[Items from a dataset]
((

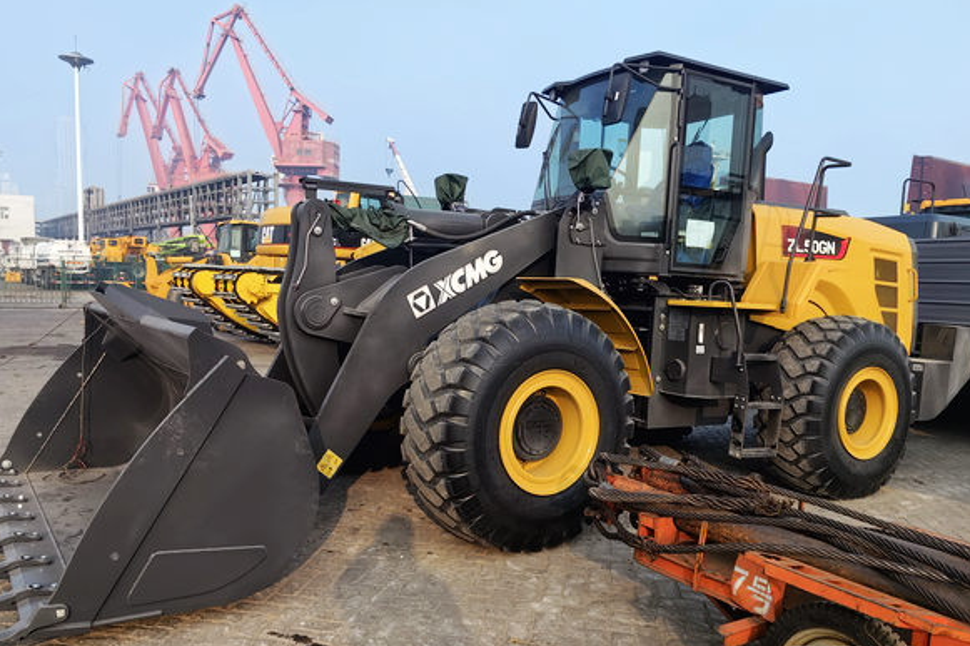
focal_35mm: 29
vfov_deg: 44.9
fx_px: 781
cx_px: 474
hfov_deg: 63.7
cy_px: 344
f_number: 2
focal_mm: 5.75
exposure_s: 1/1209
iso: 50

))

Set down only these lines, exactly: the one containing "vfov_deg: 44.9" and each line after it through the end of the entries above.

vfov_deg: 44.9
fx_px: 781
cx_px: 474
hfov_deg: 63.7
cy_px: 344
f_number: 2
focal_mm: 5.75
exposure_s: 1/1209
iso: 50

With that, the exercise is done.